Athenians and Spartans sound bad. Is there some hipster City that had less pederasty, more rights for women, and fewer slaves in intensive occupations?

  • KobaCumTribute [she/her]
    ·
    3 years ago

    they had no private property.

    They literally did: membership in the ruling warrior class was predicated on owning enough land to be able to live off the passive income alone. Their ruling class was basically a fraternal order of landlords, and even if they were semi-equal amongst themselves within that organization there was still such a drift towards the accumulation of land by major landlords that they literally had to do land redistribution multiple times just to be able to keep up the ranks of the landed military class (basically inheritance reduced the land held by any given member below the threshold for membership, and they'd sell that land to some wealthier landowner and as a result the military class lost its ranks piecemeal over the years).

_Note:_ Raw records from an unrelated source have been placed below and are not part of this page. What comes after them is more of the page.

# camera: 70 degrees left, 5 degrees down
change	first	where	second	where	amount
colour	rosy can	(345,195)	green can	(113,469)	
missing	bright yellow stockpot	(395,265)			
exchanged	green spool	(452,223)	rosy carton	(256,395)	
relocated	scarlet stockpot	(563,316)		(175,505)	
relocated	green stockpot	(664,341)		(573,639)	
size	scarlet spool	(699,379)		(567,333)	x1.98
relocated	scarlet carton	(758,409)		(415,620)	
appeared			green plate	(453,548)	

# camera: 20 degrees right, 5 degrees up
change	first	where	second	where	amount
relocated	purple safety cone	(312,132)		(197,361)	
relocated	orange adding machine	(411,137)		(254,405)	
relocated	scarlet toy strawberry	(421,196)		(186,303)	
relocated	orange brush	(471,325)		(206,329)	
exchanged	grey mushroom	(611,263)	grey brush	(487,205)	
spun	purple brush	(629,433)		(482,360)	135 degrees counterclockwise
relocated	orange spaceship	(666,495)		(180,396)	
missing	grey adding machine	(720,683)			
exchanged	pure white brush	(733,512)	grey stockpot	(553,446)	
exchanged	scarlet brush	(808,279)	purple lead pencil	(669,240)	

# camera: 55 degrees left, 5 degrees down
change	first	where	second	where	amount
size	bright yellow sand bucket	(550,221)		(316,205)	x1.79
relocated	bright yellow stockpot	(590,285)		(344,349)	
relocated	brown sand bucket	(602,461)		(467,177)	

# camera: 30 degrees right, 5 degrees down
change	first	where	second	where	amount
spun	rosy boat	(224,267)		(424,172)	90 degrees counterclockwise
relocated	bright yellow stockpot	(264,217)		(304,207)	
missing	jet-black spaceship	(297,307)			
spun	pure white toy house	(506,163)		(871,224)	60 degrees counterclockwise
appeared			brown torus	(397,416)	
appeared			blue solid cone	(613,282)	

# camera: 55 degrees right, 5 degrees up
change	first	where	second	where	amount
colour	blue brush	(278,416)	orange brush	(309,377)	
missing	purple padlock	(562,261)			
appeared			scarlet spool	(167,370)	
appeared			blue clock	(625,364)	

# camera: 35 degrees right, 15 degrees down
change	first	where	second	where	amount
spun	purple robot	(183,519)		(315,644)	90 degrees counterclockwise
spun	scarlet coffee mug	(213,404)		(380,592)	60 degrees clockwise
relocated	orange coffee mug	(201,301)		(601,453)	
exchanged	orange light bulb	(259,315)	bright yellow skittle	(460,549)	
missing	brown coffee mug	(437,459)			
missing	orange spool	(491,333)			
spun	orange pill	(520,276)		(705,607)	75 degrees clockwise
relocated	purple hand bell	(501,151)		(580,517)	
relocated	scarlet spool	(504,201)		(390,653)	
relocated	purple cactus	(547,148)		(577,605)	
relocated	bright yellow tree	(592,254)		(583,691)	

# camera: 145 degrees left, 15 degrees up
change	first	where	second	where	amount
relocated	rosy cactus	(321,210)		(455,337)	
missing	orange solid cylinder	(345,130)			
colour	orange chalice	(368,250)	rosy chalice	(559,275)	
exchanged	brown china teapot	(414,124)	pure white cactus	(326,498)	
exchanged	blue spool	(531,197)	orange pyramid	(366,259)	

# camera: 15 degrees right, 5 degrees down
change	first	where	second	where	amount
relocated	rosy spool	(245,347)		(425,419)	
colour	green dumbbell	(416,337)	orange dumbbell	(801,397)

    • pepe_silvia96 [he/him]
      ·
      3 years ago

      I think I confused sparta with the hypothetical society from plato's republic where the warriors own no property. should keep my mouth shut on things i know nothing about.

      • KobaCumTribute [she/her]
        ·
        edit-2
        3 years ago

        Sparta also gets mythologized that way because there was some communality of property (but not land/capital) within the ruling class and a lot of what is said about them tends to skip over the whole "they were landlords living on the backs of slaves they repeatedly did pogroms against as a form of terrorism and control" stuff.